* Rendered chart images:
☆ ☆ ☆ ☆ ☆ ☆ ☆

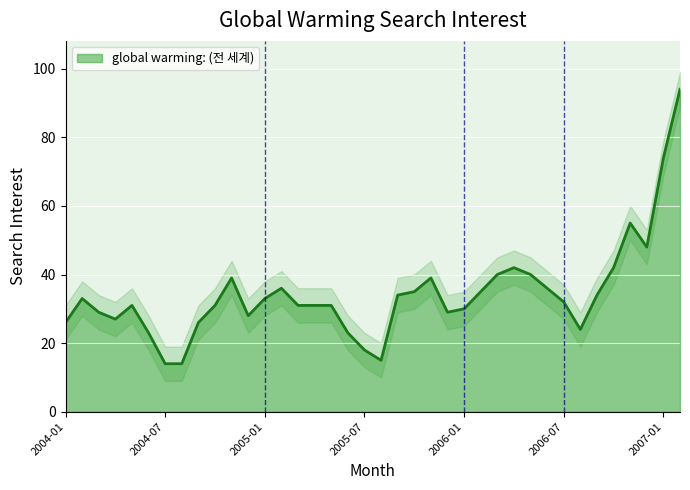

List the labels in order of value, largest first.

2007-02, 2007-01, 2006-11, 2006-12, 2006-04, 2006-10, 2006-03, 2006-05, 2004-11, 2005-11, 2005-02, 2006-06, 2005-10, 2006-02, 2005-09, 2006-09, 2004-02, 2005-01, 2006-07, 2004-05, 2004-10, 2005-03, 2005-04, 2005-05, 2006-01, 2004-03, 2005-12, 2004-12, 2004-04, 2004-01, 2004-09, 2006-08, 2004-06, 2005-06, 2005-07, 2005-08, 2004-07, 2004-08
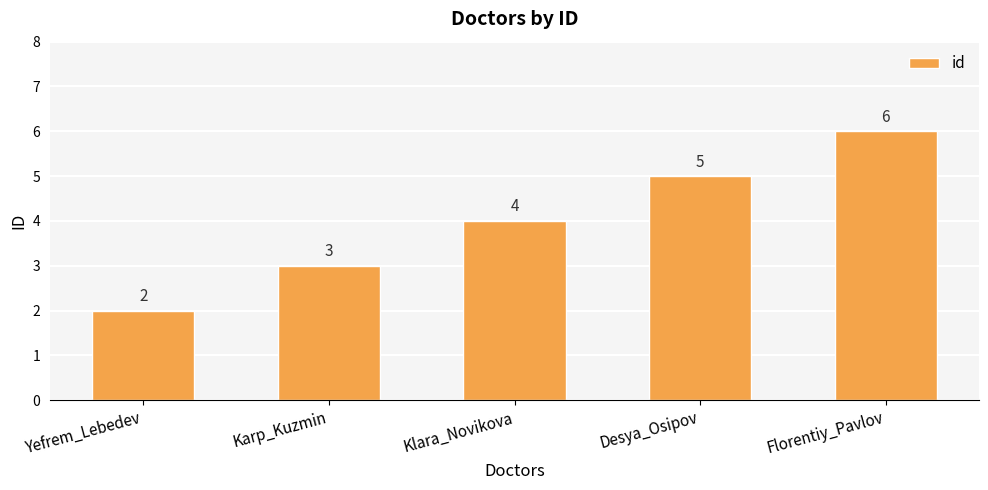

How many values are between 3 and 5?

3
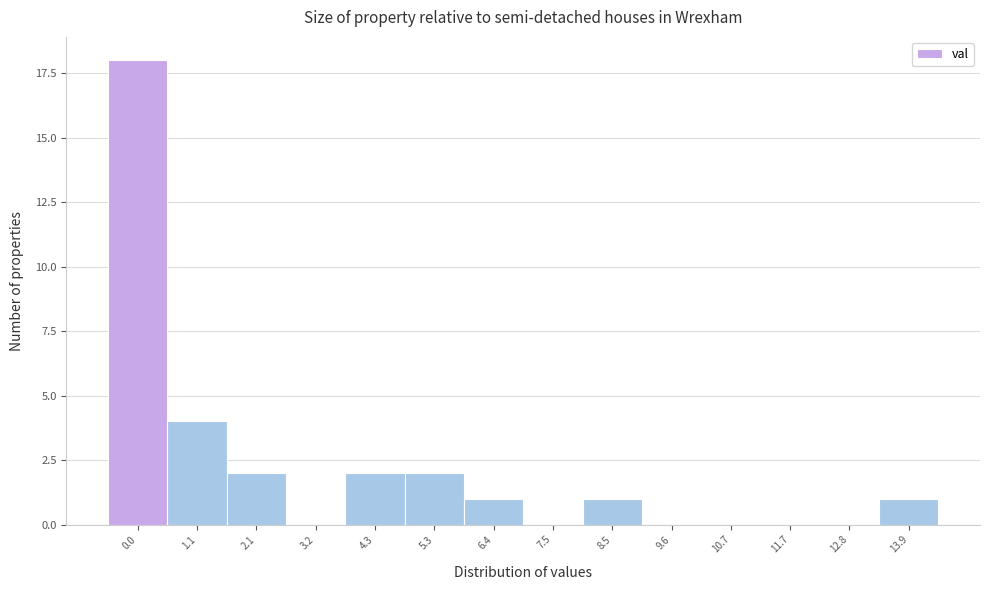

Reading left to right, extract all data points from this chart.

0.0=18	1.1=4	2.1=2	3.2=0	4.3=2	5.3=2	6.4=1	7.5=0	8.5=1	9.6=0	10.7=0	11.7=0	12.8=0	13.9=1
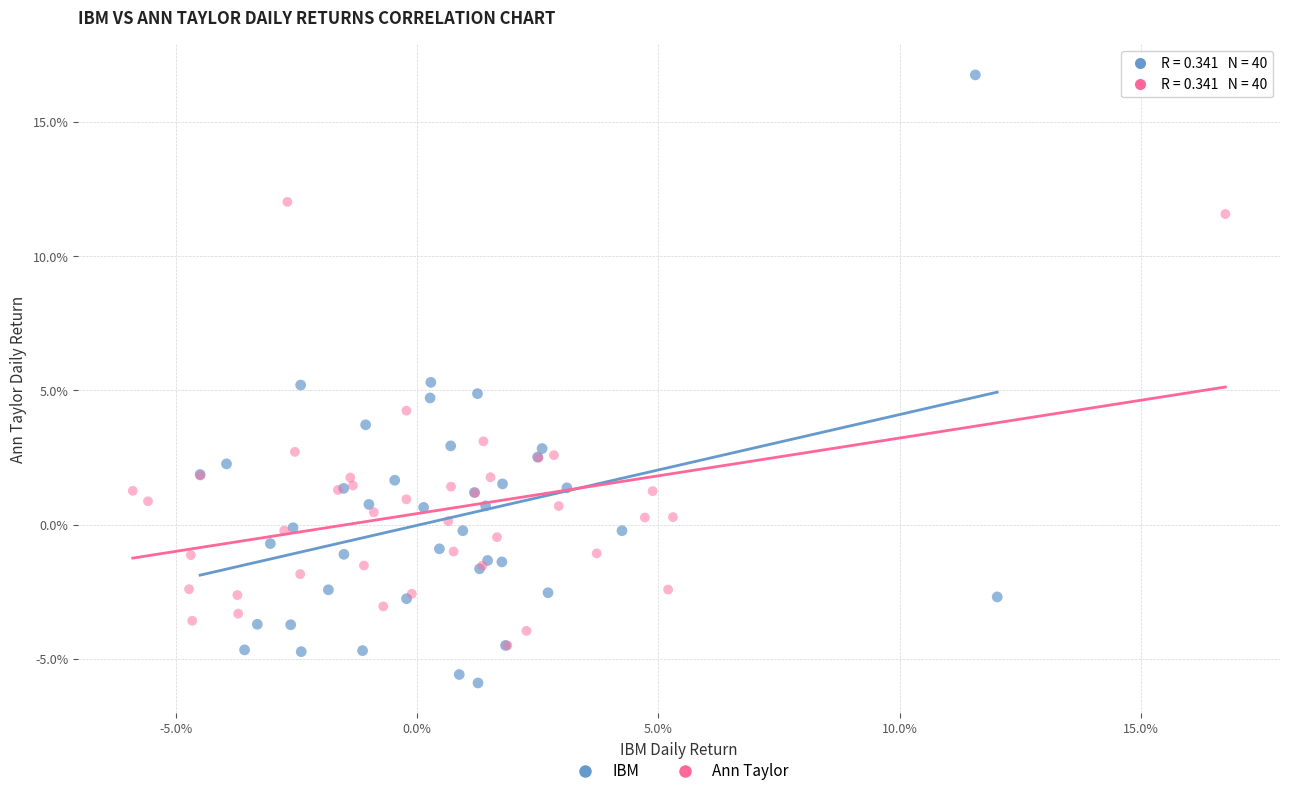

Which series has the widest spread of Y values?

IBM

☆ ☆ ☆ ☆ ☆ ☆ ☆

Reproduce all the items above verbatim, line for line, omitting the pictures from your output.

* Exercise result:
List the labels in order of value, largest first.

2007-02, 2007-01, 2006-11, 2006-12, 2006-04, 2006-10, 2006-03, 2006-05, 2004-11, 2005-11, 2005-02, 2006-06, 2005-10, 2006-02, 2005-09, 2006-09, 2004-02, 2005-01, 2006-07, 2004-05, 2004-10, 2005-03, 2005-04, 2005-05, 2006-01, 2004-03, 2005-12, 2004-12, 2004-04, 2004-01, 2004-09, 2006-08, 2004-06, 2005-06, 2005-07, 2005-08, 2004-07, 2004-08

How many values are between 3 and 5?

3

Reading left to right, extract all data points from this chart.

0.0=18	1.1=4	2.1=2	3.2=0	4.3=2	5.3=2	6.4=1	7.5=0	8.5=1	9.6=0	10.7=0	11.7=0	12.8=0	13.9=1

Which series has the widest spread of Y values?

IBM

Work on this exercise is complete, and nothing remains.